- **Problem to solve**: Reproduce every line of the data below verbatim.

(Extracted records)
■ ■ ■ ■

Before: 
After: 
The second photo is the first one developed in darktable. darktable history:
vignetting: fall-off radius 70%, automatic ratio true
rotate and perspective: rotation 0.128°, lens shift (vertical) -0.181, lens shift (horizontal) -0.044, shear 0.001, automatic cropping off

■ ■ ■ ■

- **Answer below**:
Before: 
After: 
The second photo is the first one developed in darktable. darktable history:
vignetting: fall-off radius 70%, automatic ratio true
rotate and perspective: rotation 0.128°, lens shift (vertical) -0.181, lens shift (horizontal) -0.044, shear 0.001, automatic cropping off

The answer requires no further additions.